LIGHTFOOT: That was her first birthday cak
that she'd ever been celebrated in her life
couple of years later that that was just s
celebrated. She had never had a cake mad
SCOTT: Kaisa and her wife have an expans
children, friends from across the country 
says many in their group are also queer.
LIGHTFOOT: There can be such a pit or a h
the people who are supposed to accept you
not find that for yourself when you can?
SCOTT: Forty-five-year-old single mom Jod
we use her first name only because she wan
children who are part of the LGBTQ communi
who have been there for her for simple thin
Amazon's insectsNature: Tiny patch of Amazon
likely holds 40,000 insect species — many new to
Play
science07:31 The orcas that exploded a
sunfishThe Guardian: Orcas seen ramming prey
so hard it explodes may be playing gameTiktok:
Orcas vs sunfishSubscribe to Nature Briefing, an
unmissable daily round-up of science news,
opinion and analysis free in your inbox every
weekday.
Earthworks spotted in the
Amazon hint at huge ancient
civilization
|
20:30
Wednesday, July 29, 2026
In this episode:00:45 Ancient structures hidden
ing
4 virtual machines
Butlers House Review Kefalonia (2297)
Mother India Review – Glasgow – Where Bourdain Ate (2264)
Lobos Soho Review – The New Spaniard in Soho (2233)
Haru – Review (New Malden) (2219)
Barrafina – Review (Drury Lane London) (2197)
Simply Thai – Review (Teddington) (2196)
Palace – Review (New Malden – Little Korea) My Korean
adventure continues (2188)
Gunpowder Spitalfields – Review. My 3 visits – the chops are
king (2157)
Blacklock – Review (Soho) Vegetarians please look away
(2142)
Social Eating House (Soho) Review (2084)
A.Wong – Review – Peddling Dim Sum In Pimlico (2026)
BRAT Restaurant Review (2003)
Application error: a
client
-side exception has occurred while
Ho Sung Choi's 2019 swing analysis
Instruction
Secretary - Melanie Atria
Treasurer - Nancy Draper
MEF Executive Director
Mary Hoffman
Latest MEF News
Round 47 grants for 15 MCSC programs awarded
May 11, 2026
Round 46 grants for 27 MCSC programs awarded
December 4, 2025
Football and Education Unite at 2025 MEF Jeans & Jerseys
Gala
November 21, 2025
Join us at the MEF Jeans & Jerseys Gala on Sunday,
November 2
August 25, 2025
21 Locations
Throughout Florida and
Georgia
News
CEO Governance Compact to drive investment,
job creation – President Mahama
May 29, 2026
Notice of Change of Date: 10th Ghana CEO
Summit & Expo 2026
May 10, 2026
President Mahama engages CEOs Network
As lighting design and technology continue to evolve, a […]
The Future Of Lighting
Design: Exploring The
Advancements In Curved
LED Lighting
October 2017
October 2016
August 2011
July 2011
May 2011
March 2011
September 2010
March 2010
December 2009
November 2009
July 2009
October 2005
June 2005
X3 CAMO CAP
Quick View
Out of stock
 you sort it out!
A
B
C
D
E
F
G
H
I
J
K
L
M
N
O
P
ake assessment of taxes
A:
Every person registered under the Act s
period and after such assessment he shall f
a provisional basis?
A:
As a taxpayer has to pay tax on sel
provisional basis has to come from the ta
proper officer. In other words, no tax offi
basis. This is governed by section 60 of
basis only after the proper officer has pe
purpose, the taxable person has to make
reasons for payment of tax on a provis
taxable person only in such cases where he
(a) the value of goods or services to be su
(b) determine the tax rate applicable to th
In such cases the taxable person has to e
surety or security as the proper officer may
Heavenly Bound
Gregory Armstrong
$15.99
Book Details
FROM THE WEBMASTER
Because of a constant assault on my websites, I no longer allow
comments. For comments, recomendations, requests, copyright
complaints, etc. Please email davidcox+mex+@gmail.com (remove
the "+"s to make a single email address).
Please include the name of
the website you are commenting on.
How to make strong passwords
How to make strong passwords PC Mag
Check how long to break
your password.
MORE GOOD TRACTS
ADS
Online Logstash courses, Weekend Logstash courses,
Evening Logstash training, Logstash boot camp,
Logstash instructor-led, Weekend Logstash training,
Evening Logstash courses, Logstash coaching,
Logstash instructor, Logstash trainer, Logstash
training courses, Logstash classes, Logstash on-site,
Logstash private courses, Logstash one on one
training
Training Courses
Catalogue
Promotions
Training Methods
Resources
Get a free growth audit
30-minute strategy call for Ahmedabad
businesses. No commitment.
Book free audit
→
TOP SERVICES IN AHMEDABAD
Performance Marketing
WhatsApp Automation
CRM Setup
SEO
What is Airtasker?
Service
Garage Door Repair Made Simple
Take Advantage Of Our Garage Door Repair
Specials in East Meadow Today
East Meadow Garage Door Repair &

= = =

## JOB
Output the lines as a Markdown table with the columns No. and Line, starting at the first line and ending at the line containing "Amazon hint at huge ancient", and leave out blank lines.

## COMPLETED EXERCISE
| No. | Line |
|---|---|
| 1 | LIGHTFOOT: That was her first birthday cak |
| 2 | that she'd ever been celebrated in her life |
| 3 | couple of years later that that was just s |
| 4 | celebrated. She had never had a cake mad |
| 5 | SCOTT: Kaisa and her wife have an expans |
| 6 | children, friends from across the country  |
| 7 | says many in their group are also queer. |
| 8 | LIGHTFOOT: There can be such a pit or a h |
| 9 | the people who are supposed to accept you |
| 10 | not find that for yourself when you can? |
| 11 | SCOTT: Forty-five-year-old single mom Jod |
| 12 | we use her first name only because she wan |
| 13 | children who are part of the LGBTQ communi |
| 14 | who have been there for her for simple thin |
| 15 | Amazon's insectsNature: Tiny patch of Amazon |
| 16 | likely holds 40,000 insect species — many new to |
| 17 | Play |
| 18 | science07:31 The orcas that exploded a |
| 19 | sunfishThe Guardian: Orcas seen ramming prey |
| 20 | so hard it explodes may be playing gameTiktok: |
| 21 | Orcas vs sunfishSubscribe to Nature Briefing, an |
| 22 | unmissable daily round-up of science news, |
| 23 | opinion and analysis free in your inbox every |
| 24 | weekday. |
| 25 | Earthworks spotted in the |
| 26 | Amazon hint at huge ancient |